RW370 is as South Side as Lem’s Barbecue, Ben’s Auto Sales, The Chicago White Sox and The Haggerty brothers. So when a long-lost institution returns to claim its rightful place in Chicago’s southern cultural counterweight, WordPress is fired up with a quickness and the hosannas fly. Welcome back, Baffler.
The Baffler magazine — which punctured egos and provoked, which irritated New York Times editors and Hyde Park intellectuals alike, which was rooted in Chicago and became a smart, abrasive must-read during the 1990s, which predicted our economic future, then burned down (quite literally) — has returned. It’s been four years since the last issue; the new issue, slowly working its way into bookstores nationwide (and recently mailed out to patient subscribers), is only its 18th issue.
Its 18th in 22 years.
The staff was so slow and often distracted by other non-Baffler-related jobs, said former managing editor Matt Weiland, they would refer to the magazine as “a quarterly publication that only came out once a year.”

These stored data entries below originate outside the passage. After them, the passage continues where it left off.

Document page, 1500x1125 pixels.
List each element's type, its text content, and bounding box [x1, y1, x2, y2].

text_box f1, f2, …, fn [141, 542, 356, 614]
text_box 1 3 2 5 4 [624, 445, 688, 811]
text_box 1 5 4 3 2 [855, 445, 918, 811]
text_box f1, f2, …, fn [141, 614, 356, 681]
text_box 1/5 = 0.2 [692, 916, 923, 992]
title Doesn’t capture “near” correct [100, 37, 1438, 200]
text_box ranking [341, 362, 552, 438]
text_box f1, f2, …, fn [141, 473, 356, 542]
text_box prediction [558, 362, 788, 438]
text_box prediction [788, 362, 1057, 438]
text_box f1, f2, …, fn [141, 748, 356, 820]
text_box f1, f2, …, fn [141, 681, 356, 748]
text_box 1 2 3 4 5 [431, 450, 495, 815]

“But see, thing is,” said Thomas Frank, the founder and editor, from his home in Maryland, “I never had any intention of going away. I would get e-mails that said, ‘Too bad you guys are gone.’ So I would write back: ‘Don’t give up on us.’ Because we need the Baffler more now than ever. That contrarian attitude toward culture, that scoffing attitude that people associated with us — the plan now is to revive it.”
Shouldn’t be hard.
In the 1990s, the literary journal made its name as a fearless, equal opportunity deflator of conglomerate-orchestrated alternative rebellions, a muckraker that found its targets in the co-opting of cool and breathless hyping of killer apps. It swung to the left, but the piety of any ideology was never outside its crosshairs. Or as Frank put it, the real target was “the bubble of the moment.”